Folha de S. Paulo


ANÁLISE

Internet está se tornando campo minado

Sabe a internet que todos gostamos e celebramos? Ela está se tornando um território cada vez mais sitiado. O ataque que afetou os computadores do sistema de saúde do Reino Unido, bem como empresas e órgãos públicos em 74 países, é uma mostra disso.

No momento em que este artigo é redigido, a principal suspeita é que o programa que infectou tantos computadores e com velocidade sem precedentes valeu-se de uma vulnerabilidade recém-descoberta no sistema operacional Windows. A Microsoft já havia lançado um pacote de atualização ("patch") para corrigir a falha em março. No entanto, como é de se esperar, um grande número de computadores do planeta —por diversas razões— ainda não tinha realizado essa correção.

Daniel Leal-Olivas/AFP
Página do NHS (sistema de saúde do Reino Unido) exibe mensagem de erro após ciberataque nesta sexta (12)
Página do NHS (sistema de saúde britânico) exibe aviso de erro após ciberataque nesta sexta (12)

Foi a partir daí que o vírus chamado Wanna Decryptor passou a se espalhar. Como a falha afeta especialmente a comunicação do computador com impressoras e com redes corporativas, ela se tornou um prato cheio para afetar grandes organizações com um grande número de computadores conectados internamente.

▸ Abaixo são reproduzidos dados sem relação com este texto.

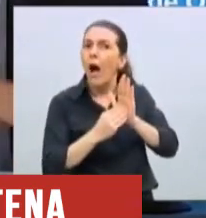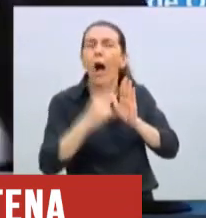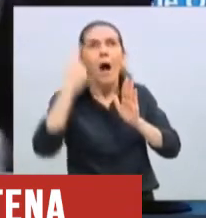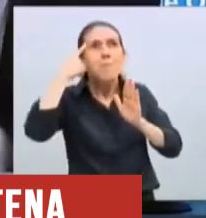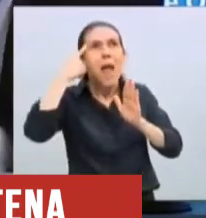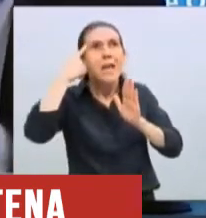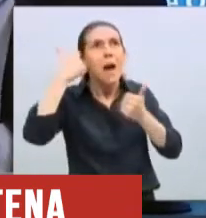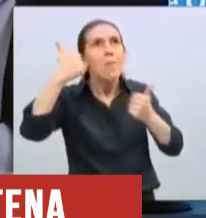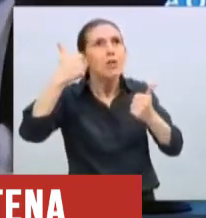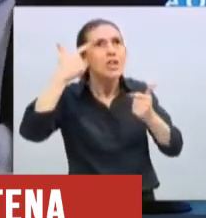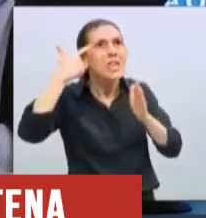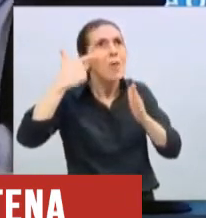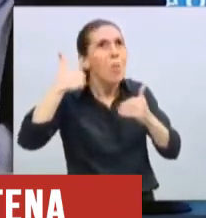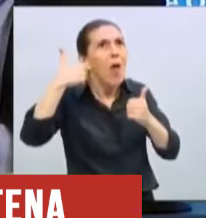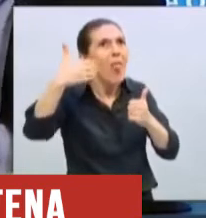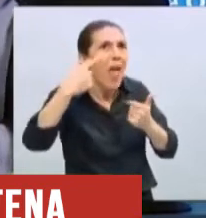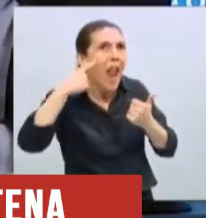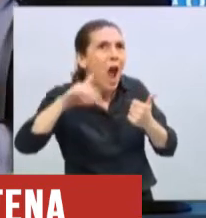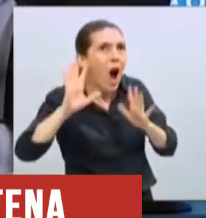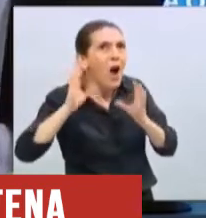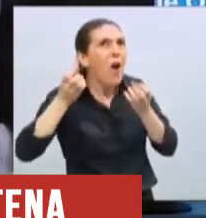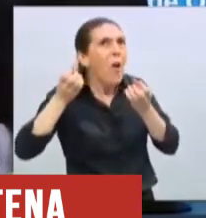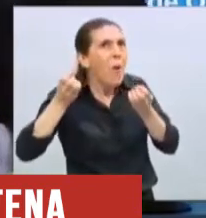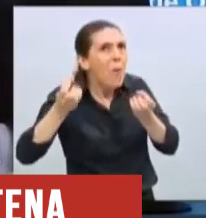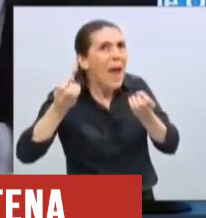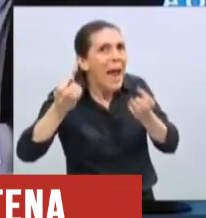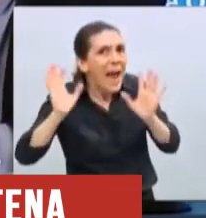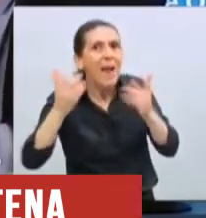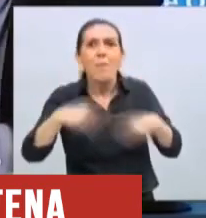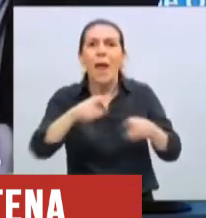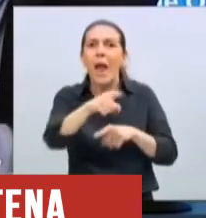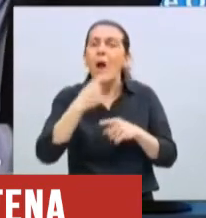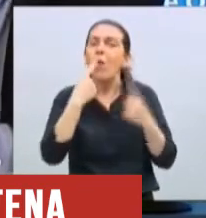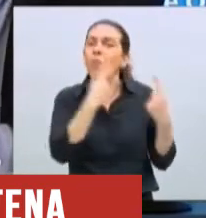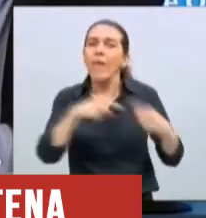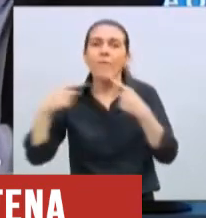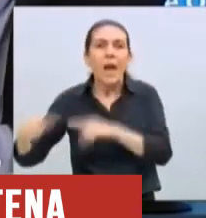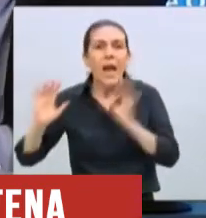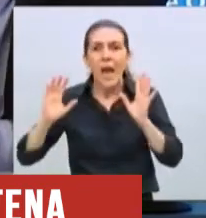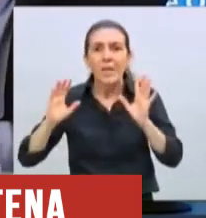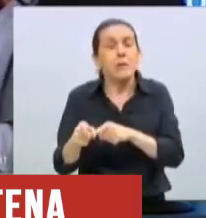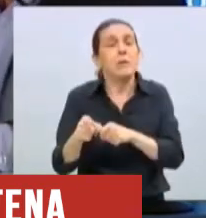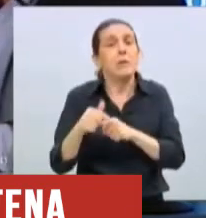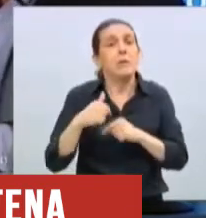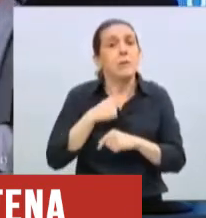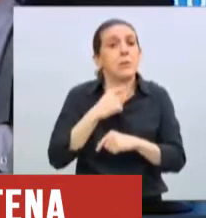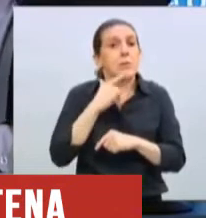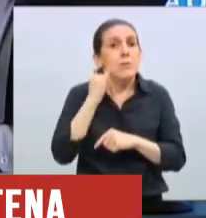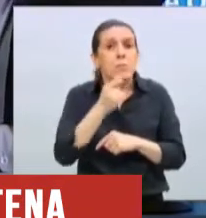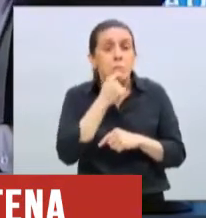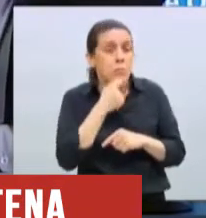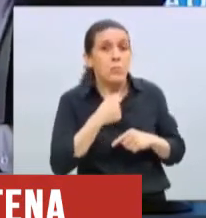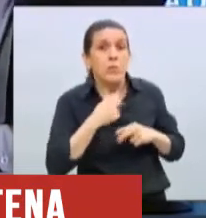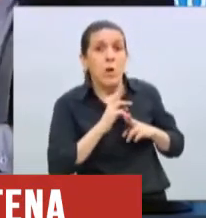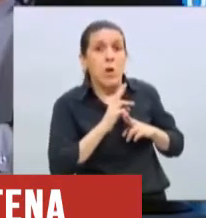de un resultado muy fuerte, pero obviamente distinta es la situación en el conurbano. Toda autorización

Esse tipo de vulnerabilidade vem sendo chamada de "zero day attack" (ataque do dia zero). É natural que programas possuam brechas. No entanto, quando uma brecha desse tipo é descoberta, antes de ser revelada ao público, ela acaba sendo vendida para hackers, países, agências de espionagem ou mesmo grupos terroristas. Passou a existir um mercado global que paga em dinheiro (e muito bem) pela revelação de brechas "zero day", que ninguém ainda percebeu.

Ciberataque no mundo
Vírus se aproveitou de falhas no Windows

Várias entidades governamentais têm sido inclusive criticadas por se aproveitar desse tipo de brecha para realizar espionagem. Descobrem que a brecha existe e em vez de revelá-la imediatamente para que seja corrigida, passam a explorá-la por algum tempo com o fim de obter informações confidenciais ou o controle de computadores alheios.

O ataque ocorrido mostra com clareza o potencial destrutivo desse tipo de brecha e as consequências do surgimento desse novo mercado que incentiva que a brecha seja na verdade mantida confidencial pelo máximo possível de tempo, evitando que seja corrigida.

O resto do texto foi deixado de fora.